Il y a 20 ou 30 ans, cette exposition n'aurait pas eu lieu, pour la plus simple des raisons : les animaux n'avaient pas encore repris leurs quartiers dans l'art actuel. Désormais, ils y pullulent, comme les sangliers dans les campagnes. Toutes nationalités et générations confondues, les artistes ont fait de nos amies les bêtes leurs meilleures collaboratrices.

 

Est-ce parce que des espèces disparaissent en nombre de plus en plus élevé qu'il est enfin urgent de leur témoigner attention ? Ou parce que les animaux sont les protagonistes nécessaires des fables, légendes et mythes dont l'époque manque si cruellement ? Ou parce que l'art, les ayant négligés de la fin du XIXe à celle du XXe siècle, les redécouvre avec enchantement ?

 

Cabinet de curiosités

 

L'abondance est telle que le Centre des monuments nationaux (CMN) en a fait une exposition complète, confiée à Claude d'Anthenaise, directeur du Musée de la chasse et de la nature. Il l'a d'abord présentée par pièces et morceaux dans les châteaux, abbayes et forteresses qu'il conserve, une oeuvre dans une salle d'armes, une autre dans un cloître. L'ensemble est désormais réuni sous les voûtes gothiques de la Conciergerie. Si vastes soient-elles, elles n'accueillent pas sans peine les travaux de quarante-cinq artistes, dont plusieurs installations de grandes dimensions. Contraint par le nombre et l'espace, l'accrochage hésite entre zoo et cabinet de curiosités, ce qui a du moins le mérite de rappeler aux visiteurs deux des modes historiques d'exposition de l'animalité en Occident.

 

Autre difficulté, le choix des oeuvres, d'autant plus compliqué que l'engouement est général. On comprend mal l'absence des peluches d'Annette Messager, des portraits d'animaux empaillés de Bettina Rheims, des photos et vidéos de chats ou de sangliers d'Adel Abdessemed.
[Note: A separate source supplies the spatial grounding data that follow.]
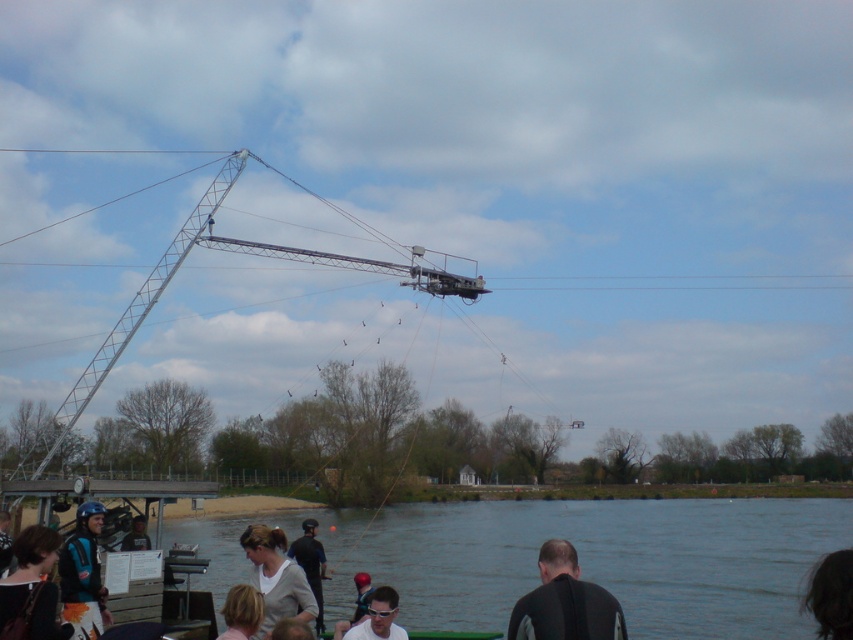
Is smooth water at lower center shorter than dark gray fabric jacket at lower center?

No.

Does smooth water at lower center have a greater height compared to dark gray fabric jacket at lower center?

Yes, smooth water at lower center is taller than dark gray fabric jacket at lower center.

Is point (190, 532) more distant than point (312, 586)?

Yes, point (190, 532) is farther from viewer.

This screenshot has width=853, height=640. Identify the location of smooth water at lower center. (604, 561).

Is dark brown leather jacket at lower left smaller than light gray fabric shirt at lower center?

No.

Who is shorter, dark brown leather jacket at lower left or light gray fabric shirt at lower center?

With less height is dark brown leather jacket at lower left.

The height and width of the screenshot is (640, 853). Describe the element at coordinates (32, 586) in the screenshot. I see `dark brown leather jacket at lower left` at that location.

The width and height of the screenshot is (853, 640). I want to click on dark brown leather jacket at lower left, so click(x=32, y=586).

Who is lower down, dark brown hair at lower right or blonde hair at lower left?

blonde hair at lower left

Is dark brown hair at lower right taller than blonde hair at lower left?

No.

Is point (811, 572) farther from camera compared to point (227, 596)?

No.

The width and height of the screenshot is (853, 640). Identify the location of dark brown hair at lower right. (831, 595).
L'absence de la peinture ne s'explique pas mieux. A l'inverse, plusieurs présences ne s'expliquent que trop par un traitement du sujet illustratif, ou relevé d'un peu de fantastique prévisible.

 

Parmi les oeuvres les plus convaincantes, la vidéo domine, du Repas de famille d'Isabelle Lévénez, simple métamorphose qui crée le malaise, à un autre repas, celui des rapaces, provoqué et filmé par Greta Alfaro, digne disciple du grand Buñuel. On se rassérénera devant les oiseaux musiciens d'Ariane Michel, filmés dans l'installation de Céleste Boursier-Mougenot : des perruches dansant sur des cordes de guitare. Mais La Curée, de Tania Mouraud, fait retomber aussitôt dans l'inquiétude.

 

Côté sculpture, l'animal naturalisé et modifié sert beaucoup, cervidés, chouettes, mouches même. On admire le savoir-faire, sans en être ému. Ces démonstrations d'habileté sont loin d'être aussi intenses que la sculpture. Elle, de Gloria Friedmann, allégorie érotique, macabre, animalière et humaine à la fois, variation d'aujourd'hui sur des mythes anciens et ce que l'on aurait appelé autrefois un chef-d'oeuvre.

 

Bêtes off, Conciergerie. 2, boulevard du Palais, Paris (1er). Tél. : 01-53-40-60-80. Tous les jours de 9h30 à 18h. Entrée : 8,50 €. Jusqu'au 11 mars 2012.